Assigned task:
Rewrite the records below, changing every "value" to "figure" and leaving all other text unchanged. Omit the pictures from your answer.

Data supplied:
###

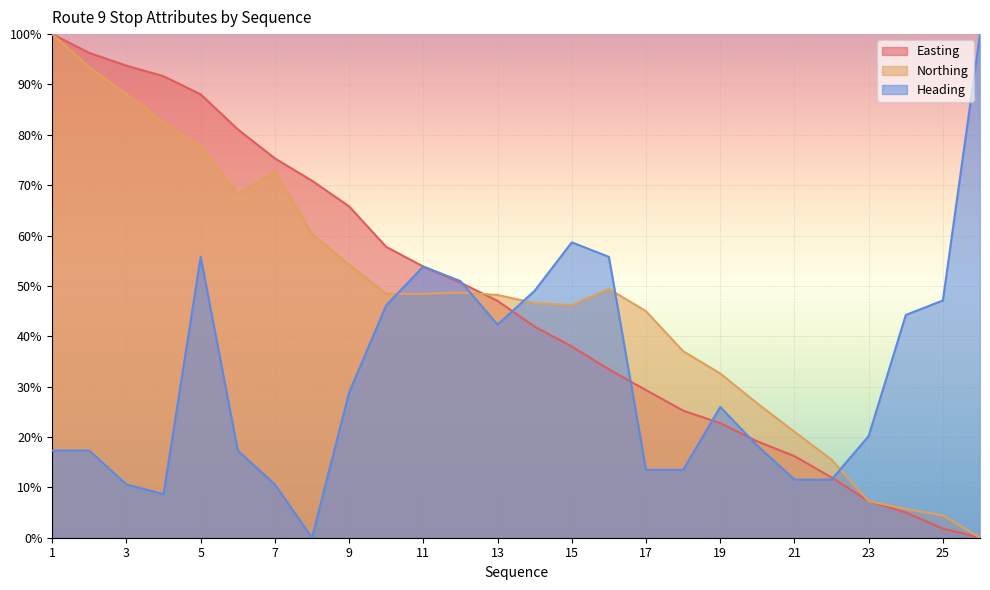

What is the value of the Northing point at the 21st from the left?

21.0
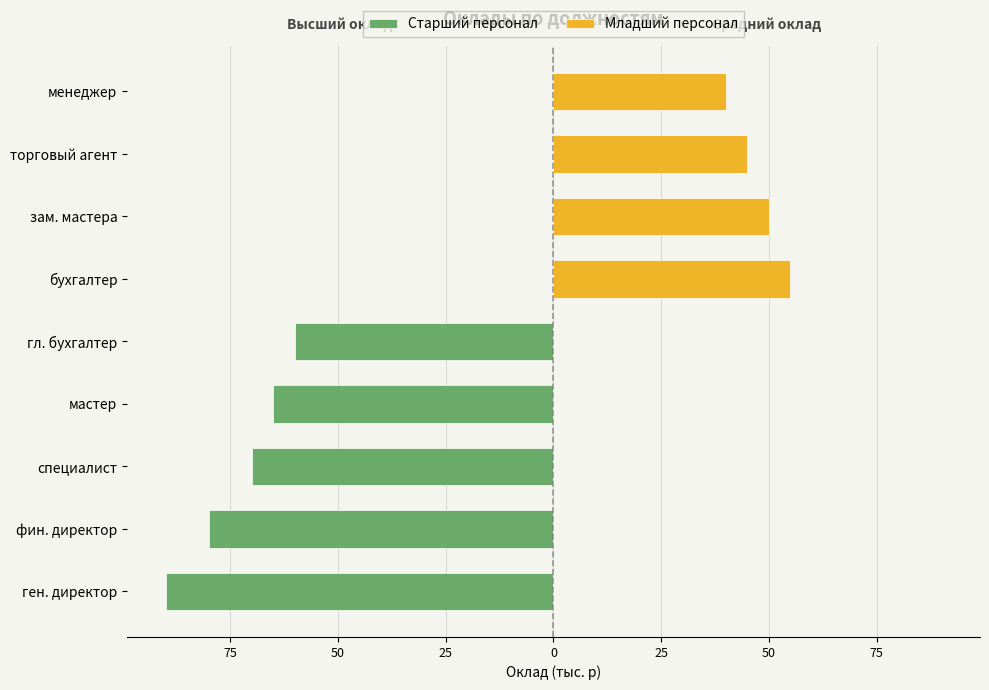

The Младший персонал series shows 0 at фин. директор. True or false?

True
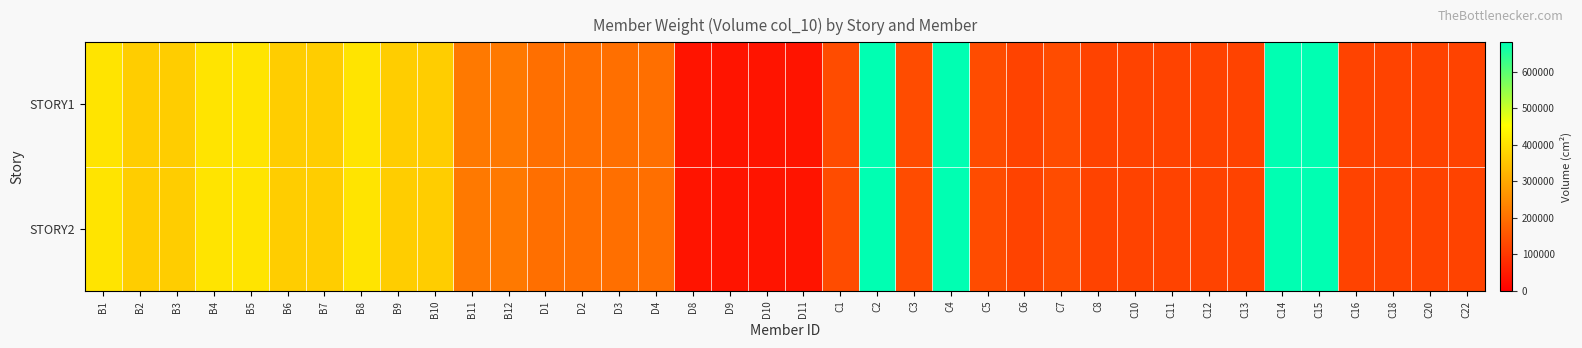

What is the total value across all series at B3?

729504.0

###

Output for this exercise:
What is the figure of the Northing point at the 21st from the left?

21.0

The Младший персонал series shows 0 at фин. директор. True or false?

True

What is the total figure across all series at B3?

729504.0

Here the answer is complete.